Selected passage
= = = = = = =

# Where to find models for clothing?



## m2k1999 (Mar 11, 2009)

Does anyone here know where i can find models for my clothing line,I take good pictures but not professional.So i will pay.

Is there a agency that i can send clothes to and have them modeled in.I know alot of places do this but i was looking for one for a low budget.


----------



## strike3sports (Jun 24, 2013)

You can post an add on craigslist and have them send in pictures. You can then pick the best people for your pictures. Most people will do it for cheap or even free so that they can use the photos for their portfolio.


----------



## m2k1999 (Mar 11, 2009)

Thats a good idea strike3sports......i will definetly try that,ive been talking to a few models who have photographers and they are saying 2 to 300 dollars ,i think thats fair considering they have a large facebook following which happens to consist of my target audience.

= = = = = = =

Material

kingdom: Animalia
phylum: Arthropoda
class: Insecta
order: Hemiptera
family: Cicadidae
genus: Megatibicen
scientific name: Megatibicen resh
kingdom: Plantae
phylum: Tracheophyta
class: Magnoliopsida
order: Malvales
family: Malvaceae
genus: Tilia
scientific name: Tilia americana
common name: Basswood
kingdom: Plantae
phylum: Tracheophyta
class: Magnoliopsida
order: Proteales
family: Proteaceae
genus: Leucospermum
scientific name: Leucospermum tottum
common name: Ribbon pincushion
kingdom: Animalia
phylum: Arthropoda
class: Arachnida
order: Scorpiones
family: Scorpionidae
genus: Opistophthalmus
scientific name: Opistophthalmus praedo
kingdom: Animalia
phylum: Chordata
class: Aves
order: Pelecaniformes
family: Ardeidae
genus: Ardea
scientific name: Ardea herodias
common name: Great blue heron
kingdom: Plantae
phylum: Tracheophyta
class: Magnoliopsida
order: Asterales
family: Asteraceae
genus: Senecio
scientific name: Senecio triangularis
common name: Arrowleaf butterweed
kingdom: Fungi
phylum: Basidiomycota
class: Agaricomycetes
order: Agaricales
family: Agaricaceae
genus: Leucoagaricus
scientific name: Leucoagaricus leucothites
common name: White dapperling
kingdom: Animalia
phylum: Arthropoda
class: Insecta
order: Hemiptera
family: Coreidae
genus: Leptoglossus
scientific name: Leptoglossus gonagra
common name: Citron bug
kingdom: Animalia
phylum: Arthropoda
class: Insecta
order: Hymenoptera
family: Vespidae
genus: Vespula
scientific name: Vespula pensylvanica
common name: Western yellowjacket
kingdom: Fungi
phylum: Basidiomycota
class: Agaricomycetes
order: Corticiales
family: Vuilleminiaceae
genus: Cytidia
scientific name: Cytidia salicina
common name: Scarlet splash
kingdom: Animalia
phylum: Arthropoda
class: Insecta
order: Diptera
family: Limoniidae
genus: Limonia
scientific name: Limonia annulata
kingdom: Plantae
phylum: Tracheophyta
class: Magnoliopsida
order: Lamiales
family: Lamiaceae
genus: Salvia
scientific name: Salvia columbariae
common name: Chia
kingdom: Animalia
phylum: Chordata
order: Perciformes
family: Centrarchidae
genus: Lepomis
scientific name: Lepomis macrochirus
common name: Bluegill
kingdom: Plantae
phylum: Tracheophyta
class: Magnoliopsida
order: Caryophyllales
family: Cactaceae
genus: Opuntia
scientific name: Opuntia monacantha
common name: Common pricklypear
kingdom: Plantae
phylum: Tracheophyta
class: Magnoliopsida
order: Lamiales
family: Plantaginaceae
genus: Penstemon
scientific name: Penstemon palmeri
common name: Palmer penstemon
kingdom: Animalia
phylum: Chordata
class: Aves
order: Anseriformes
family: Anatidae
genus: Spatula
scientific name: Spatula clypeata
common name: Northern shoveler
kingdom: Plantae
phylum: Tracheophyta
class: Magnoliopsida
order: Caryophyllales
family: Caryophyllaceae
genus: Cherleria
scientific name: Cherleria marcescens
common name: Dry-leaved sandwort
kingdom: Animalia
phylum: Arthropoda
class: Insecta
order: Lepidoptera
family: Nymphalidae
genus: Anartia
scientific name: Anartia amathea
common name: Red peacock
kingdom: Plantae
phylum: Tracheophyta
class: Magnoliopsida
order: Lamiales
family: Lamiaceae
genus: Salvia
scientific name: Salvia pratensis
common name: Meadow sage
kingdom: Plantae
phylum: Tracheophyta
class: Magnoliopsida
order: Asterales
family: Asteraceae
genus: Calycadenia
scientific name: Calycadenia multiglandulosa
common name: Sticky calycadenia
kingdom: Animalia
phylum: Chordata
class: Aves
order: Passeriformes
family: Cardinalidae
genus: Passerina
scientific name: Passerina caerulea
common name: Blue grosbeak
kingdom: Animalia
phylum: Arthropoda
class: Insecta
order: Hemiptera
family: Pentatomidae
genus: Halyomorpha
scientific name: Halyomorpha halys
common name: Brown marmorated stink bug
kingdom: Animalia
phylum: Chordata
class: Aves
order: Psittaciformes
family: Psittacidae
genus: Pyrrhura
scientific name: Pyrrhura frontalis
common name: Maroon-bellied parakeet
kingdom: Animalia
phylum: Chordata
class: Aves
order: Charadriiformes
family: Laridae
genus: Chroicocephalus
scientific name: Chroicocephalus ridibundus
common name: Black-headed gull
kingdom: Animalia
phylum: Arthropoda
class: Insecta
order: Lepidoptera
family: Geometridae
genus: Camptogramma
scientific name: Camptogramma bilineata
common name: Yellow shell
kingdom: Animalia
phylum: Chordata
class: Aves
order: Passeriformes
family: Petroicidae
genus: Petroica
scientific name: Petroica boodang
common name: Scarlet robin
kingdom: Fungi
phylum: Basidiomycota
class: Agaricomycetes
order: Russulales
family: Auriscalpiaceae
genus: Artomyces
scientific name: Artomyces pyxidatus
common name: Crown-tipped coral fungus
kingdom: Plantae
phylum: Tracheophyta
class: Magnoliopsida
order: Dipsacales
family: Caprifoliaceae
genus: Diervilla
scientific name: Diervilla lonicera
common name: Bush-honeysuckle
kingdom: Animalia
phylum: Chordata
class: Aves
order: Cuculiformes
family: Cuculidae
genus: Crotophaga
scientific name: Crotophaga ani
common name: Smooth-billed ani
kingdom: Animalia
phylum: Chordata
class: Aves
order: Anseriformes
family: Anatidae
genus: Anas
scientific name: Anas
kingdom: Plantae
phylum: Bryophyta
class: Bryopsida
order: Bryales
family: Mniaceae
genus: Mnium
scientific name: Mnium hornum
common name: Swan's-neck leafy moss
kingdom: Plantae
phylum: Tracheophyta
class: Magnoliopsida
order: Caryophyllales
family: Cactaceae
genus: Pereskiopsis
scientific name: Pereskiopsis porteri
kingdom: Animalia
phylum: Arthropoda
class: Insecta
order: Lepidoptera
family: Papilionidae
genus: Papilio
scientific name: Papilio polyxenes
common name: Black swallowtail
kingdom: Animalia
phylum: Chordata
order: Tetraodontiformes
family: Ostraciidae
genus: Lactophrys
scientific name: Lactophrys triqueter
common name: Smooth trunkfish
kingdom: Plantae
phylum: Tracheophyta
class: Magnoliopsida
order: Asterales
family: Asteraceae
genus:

= = = = = = =

Jobs
A. In the clothing-models thread, why does strike3sports say most people will model cheaply or even for free?
B. Say whether each statement agrees with the clothing-models thread, answering yes or no and quoting the deciding words.
(i) The first poster takes professional-quality pictures.
(ii) The first poster wants an agency that fits a low budget.
(iii) The models' Facebook following is made up of the poster's target audience.
Answer from the clothing-models thread alone.

Completed exercise
A. So they can use the photos for their portfolio.

B.
(i) No: "I take good pictures but not professional"
(ii) Yes: "i was looking for one for a low budget"
(iii) Yes: "they have a large facebook following which happens to consist of my target audience"